━━ Data section ━━

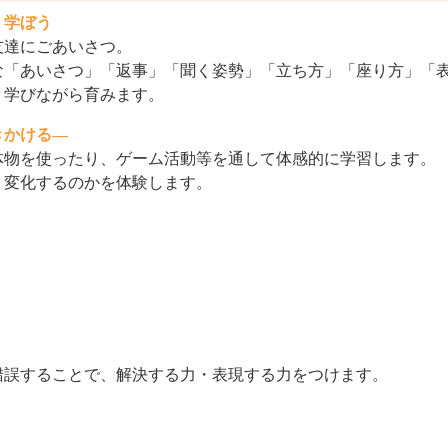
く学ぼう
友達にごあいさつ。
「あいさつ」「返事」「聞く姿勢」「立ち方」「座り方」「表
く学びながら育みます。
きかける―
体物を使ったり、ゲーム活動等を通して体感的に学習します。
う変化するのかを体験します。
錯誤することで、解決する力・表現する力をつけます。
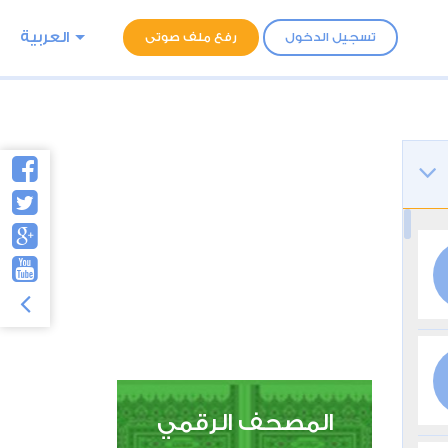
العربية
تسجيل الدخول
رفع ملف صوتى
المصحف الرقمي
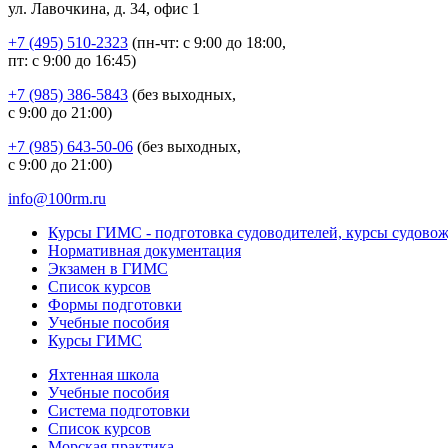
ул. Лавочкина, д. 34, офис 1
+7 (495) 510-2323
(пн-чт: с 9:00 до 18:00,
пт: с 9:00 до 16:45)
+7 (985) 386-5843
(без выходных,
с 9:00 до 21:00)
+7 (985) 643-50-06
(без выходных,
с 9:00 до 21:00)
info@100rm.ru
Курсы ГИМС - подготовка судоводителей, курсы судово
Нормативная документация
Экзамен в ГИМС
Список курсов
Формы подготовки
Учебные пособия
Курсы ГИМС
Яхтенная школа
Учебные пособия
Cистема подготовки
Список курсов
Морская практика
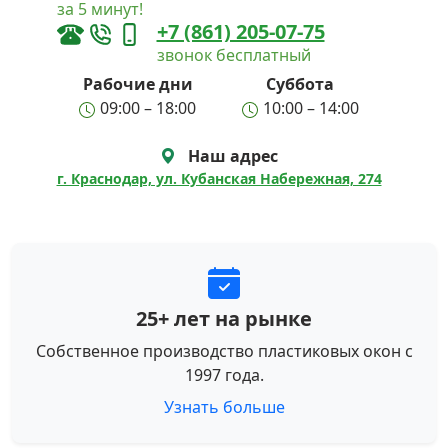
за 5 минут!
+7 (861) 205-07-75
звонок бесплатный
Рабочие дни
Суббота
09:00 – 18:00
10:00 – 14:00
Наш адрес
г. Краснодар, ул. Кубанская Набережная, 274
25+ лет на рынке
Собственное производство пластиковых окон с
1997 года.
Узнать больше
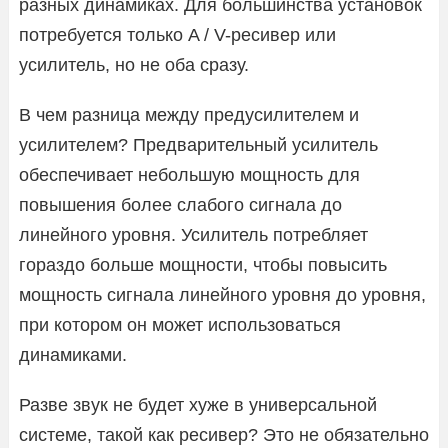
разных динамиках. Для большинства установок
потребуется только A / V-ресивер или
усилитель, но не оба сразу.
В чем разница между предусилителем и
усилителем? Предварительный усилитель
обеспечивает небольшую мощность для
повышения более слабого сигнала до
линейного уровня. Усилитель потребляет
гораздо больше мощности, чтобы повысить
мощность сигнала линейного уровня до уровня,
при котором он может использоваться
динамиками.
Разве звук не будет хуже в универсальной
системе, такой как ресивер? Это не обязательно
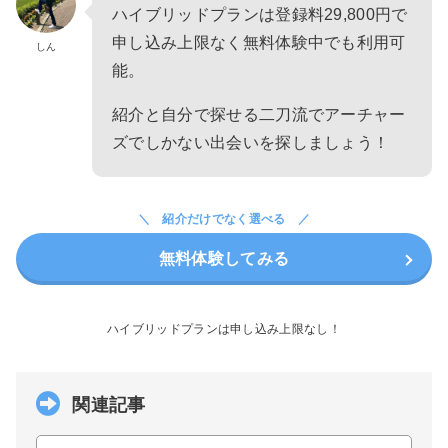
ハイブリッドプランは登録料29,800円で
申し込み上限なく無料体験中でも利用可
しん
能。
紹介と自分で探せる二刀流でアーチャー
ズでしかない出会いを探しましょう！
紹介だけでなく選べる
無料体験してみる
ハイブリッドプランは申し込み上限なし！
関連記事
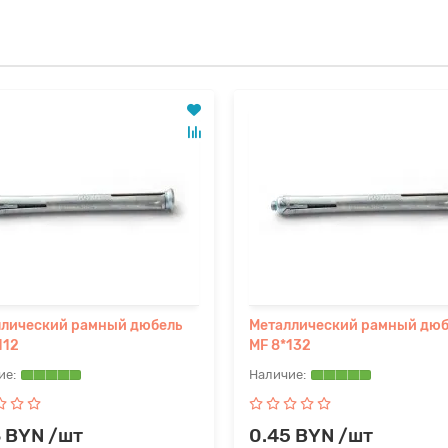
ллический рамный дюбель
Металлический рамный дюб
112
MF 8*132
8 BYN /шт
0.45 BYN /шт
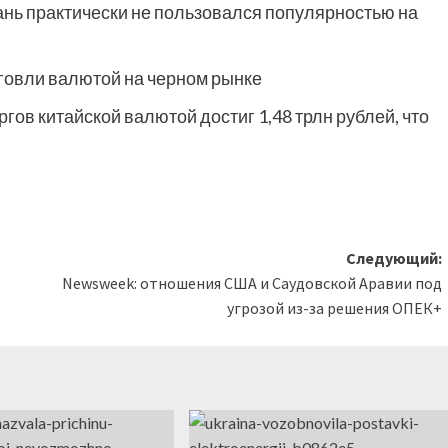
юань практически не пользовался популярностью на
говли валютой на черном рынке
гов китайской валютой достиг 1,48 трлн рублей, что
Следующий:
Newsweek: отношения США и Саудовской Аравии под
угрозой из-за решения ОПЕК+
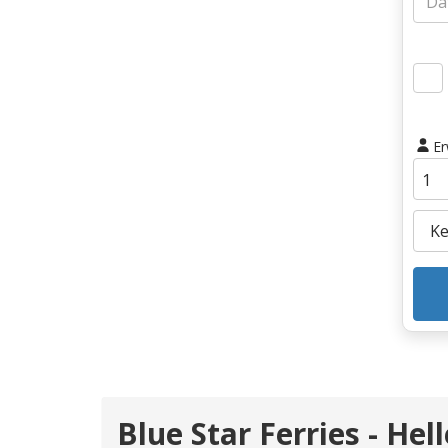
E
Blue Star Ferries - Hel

━━━

Set down word for word, from the line that contains "紹介と自分で探せる二刀流でアーチャー" to the end of the listing above, every line and no picture.

Answer for this exercise:
紹介と自分で探せる二刀流でアーチャー
ズでしかない出会いを探しましょう！
紹介だけでなく選べる
無料体験してみる
ハイブリッドプランは申し込み上限なし！
関連記事
ллический рамный дюбель
Металлический рамный дюб
112
MF 8*132
8 BYN /шт
0.45 BYN /шт
юань практически не пользовался популярностью на
говли валютой на черном рынке
гов китайской валютой достиг 1,48 трлн рублей, что
Следующий:
Newsweek: отношения США и Саудовской Аравии под
угрозой из-за решения ОПЕК+
E
Blue Star Ferries - Hel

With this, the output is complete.